Le gouvernement a décidé de suivre trois recommandations majeures formulées dans le rapport. Il annonce d’abord la création d’un fond d’investissement public/privé dans les métaux stratégiques avec pour objectif de sécuriser l’approvisionnement des usines de productions de batteries (Douai, Douvrin et une dans le sud-est). Il agira ensuite pour le développement de deux “plateformes industrielles” pour rassembler à Dunkerque les acteurs de la filières batteries électriques et les aimants permanents, le raffinage, la fabrication des précurseurs des batteries (cathodes, anodes), la formation, ainsi que le recyclage à Lacq (ville située à côté de Pau, connue pour son gisement de gaz). Enfin, l'État compte sur la synergie entre industriels et chercheurs pour innover. Le Bureau de recherche géologique et minières (BRGM) du CNRS ou encore du  CEA seront mis à contribution dans un plan global d’investissement. Dans cet esprit, le BRGM, dans le cadre de sa contribution au rapport Cyclope 2021, vient de publier son expertise sur l’évolution des marchés de 27 “petits métaux” au cours de l’année 2020. Cette contribution confirme dans les chiffres cette dépendance européenne sur ces marchés.

 

Production primaire et secondaire de métaux stratégiques en métropole
Source : Direction générale de l'aménagement, du logement et de la nature – Comité des métaux stratégiques

 

Conclusion

Plus que jamais, une stratégie européenne paraît nécessaire quant à l’approvisionnement en matière première minérale. S’il est nécessaire de développer le recyclage de ces matières premières, cette activité ne pourra répondre à l’ensemble des besoins des pays de l’UE. Les textes européens et nationaux devront alors activement favoriser l’extraction et la transformation de ces matières premières dans les pays de l’UE. De nombreux secteurs de pointe sont concernés par cette question industrielle. Le plus visible d’entre tous est probablement le secteur de l'automobile électrique.

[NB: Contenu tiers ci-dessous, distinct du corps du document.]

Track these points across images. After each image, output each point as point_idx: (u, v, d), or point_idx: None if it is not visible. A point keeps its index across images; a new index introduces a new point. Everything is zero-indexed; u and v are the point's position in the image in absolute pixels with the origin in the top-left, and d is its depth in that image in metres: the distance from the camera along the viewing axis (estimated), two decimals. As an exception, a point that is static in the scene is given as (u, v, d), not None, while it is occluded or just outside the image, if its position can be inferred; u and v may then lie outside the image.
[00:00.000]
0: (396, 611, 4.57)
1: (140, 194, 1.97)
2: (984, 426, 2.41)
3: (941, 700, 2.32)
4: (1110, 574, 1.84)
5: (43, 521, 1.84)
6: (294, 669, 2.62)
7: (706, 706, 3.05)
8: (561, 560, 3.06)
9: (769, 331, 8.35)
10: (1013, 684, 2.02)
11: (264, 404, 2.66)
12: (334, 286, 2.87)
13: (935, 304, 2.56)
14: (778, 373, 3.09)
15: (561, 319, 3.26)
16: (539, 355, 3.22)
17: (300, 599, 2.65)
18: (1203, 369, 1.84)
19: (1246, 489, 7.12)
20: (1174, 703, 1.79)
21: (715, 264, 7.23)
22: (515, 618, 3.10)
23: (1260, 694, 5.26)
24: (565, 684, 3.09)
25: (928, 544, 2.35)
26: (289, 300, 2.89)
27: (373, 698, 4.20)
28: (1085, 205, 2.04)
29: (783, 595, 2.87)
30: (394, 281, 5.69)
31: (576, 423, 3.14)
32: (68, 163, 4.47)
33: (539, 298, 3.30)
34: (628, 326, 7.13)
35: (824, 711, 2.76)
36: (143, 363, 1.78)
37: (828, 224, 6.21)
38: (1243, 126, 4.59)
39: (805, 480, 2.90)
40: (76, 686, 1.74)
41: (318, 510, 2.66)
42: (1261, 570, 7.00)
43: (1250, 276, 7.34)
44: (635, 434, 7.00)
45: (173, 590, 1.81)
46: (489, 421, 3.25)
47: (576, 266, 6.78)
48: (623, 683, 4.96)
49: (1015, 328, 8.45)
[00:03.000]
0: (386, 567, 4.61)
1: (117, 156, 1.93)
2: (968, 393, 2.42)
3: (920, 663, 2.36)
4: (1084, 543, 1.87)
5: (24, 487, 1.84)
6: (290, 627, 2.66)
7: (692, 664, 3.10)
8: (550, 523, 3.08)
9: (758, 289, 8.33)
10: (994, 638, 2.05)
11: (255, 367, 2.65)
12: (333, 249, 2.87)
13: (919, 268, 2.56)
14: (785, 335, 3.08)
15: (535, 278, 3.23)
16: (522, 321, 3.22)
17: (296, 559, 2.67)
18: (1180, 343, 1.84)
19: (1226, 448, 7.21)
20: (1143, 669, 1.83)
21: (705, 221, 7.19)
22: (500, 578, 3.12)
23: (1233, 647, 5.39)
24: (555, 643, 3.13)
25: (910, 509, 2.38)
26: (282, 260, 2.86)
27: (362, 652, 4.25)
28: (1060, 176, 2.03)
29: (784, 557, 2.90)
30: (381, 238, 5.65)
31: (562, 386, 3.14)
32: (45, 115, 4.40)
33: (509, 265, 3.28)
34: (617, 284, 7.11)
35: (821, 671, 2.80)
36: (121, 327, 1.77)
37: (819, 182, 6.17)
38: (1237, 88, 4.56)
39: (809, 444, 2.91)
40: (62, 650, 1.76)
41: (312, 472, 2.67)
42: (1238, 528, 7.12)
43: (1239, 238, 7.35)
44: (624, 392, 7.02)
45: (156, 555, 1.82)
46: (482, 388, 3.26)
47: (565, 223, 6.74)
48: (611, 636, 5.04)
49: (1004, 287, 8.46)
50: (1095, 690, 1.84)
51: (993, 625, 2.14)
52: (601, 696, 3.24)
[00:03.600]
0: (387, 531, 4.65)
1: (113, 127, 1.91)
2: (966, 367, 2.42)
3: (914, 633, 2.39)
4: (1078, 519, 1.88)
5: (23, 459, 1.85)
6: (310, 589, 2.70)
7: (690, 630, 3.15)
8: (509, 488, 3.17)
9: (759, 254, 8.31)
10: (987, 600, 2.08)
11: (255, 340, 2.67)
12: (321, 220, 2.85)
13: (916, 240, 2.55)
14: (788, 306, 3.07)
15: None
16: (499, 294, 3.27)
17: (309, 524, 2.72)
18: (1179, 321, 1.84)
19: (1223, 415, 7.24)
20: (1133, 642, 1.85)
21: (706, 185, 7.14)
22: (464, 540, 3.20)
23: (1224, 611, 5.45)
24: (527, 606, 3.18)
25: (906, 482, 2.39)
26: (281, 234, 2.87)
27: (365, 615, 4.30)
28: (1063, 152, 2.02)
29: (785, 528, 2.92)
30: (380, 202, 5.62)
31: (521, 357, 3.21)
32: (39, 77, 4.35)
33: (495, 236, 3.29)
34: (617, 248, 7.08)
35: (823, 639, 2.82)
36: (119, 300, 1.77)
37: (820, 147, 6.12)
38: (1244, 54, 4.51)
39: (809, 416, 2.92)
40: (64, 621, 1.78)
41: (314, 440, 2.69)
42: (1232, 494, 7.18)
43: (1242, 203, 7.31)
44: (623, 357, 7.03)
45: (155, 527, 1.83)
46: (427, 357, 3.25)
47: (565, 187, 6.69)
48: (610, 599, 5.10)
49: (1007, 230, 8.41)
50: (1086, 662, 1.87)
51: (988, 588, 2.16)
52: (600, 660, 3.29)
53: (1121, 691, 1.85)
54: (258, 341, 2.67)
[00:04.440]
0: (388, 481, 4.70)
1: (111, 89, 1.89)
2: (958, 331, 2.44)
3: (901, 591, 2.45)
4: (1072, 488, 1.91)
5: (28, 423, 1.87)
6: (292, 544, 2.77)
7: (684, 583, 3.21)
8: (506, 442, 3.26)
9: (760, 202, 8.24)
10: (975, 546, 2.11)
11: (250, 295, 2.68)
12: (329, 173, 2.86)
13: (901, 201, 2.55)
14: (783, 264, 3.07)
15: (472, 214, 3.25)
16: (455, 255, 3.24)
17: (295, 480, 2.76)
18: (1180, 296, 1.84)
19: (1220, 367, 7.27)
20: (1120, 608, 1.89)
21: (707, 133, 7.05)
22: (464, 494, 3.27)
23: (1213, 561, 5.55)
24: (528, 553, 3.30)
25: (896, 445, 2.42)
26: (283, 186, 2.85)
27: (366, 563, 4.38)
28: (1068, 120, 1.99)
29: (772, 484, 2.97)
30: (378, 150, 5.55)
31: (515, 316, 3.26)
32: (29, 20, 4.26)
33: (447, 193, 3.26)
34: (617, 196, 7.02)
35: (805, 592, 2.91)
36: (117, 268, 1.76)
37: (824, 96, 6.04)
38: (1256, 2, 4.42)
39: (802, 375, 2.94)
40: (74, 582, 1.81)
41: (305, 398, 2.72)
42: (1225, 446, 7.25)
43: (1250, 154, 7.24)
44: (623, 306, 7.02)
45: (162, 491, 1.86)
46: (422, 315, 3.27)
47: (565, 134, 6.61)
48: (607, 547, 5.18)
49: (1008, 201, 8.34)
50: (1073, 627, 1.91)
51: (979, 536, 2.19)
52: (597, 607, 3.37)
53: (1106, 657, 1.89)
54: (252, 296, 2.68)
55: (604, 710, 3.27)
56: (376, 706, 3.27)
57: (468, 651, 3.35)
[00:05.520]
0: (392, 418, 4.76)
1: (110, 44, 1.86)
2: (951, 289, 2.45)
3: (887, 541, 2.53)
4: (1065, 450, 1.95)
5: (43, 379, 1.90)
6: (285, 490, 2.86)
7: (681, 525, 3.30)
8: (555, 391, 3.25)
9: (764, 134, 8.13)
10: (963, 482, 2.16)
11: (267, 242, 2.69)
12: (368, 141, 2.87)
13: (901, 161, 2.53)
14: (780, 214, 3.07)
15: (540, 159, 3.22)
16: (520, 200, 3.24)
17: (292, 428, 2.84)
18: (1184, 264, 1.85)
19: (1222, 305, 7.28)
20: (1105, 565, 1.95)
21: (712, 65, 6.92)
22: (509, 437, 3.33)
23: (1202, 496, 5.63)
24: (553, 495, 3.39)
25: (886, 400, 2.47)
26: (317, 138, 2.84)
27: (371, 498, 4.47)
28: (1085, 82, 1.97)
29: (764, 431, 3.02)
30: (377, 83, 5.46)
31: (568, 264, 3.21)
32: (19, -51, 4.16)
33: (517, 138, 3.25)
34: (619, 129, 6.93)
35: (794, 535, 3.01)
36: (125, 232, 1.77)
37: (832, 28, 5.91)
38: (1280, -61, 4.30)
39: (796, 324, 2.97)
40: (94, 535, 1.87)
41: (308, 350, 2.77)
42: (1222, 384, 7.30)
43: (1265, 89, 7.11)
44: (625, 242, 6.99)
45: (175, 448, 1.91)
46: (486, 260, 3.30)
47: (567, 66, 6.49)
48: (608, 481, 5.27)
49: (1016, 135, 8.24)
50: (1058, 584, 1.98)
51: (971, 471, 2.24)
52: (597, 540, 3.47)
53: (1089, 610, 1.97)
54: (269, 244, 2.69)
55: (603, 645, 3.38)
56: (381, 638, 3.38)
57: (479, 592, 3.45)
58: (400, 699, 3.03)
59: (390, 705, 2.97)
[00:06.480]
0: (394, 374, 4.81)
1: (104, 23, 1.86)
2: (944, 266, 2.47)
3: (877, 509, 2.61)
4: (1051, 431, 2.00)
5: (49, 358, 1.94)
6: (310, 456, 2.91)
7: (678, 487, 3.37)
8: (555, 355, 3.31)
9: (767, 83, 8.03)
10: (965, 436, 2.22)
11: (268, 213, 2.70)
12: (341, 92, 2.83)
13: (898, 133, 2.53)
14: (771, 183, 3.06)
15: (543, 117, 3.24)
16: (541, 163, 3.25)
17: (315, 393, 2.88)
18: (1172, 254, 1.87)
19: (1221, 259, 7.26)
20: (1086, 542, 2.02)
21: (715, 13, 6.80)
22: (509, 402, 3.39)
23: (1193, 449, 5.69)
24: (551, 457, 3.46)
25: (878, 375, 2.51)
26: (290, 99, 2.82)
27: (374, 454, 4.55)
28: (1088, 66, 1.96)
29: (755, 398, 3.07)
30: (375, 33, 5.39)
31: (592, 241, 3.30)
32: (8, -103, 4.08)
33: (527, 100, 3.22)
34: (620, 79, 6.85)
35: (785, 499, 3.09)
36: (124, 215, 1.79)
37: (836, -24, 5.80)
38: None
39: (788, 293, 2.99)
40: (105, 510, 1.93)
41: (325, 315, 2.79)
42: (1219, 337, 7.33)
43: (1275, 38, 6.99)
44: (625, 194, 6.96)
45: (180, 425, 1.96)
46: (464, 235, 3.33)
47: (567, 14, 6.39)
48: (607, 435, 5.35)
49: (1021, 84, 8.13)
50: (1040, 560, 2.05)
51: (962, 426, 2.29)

Les enjeux sont nombreux avec avant tout la volonté de réduire la dépendance européenne vis-à-vis des pays producteurs. En améliorant la disponibilité de ces matières premières dans une zone géographique proche, l'objectif est aussi d’éviter les pénuries d’approvisionnement. En fait c’est toute une résilience industrielle qu’il faudra drastiquement imposer dans l’UE et en particulier France.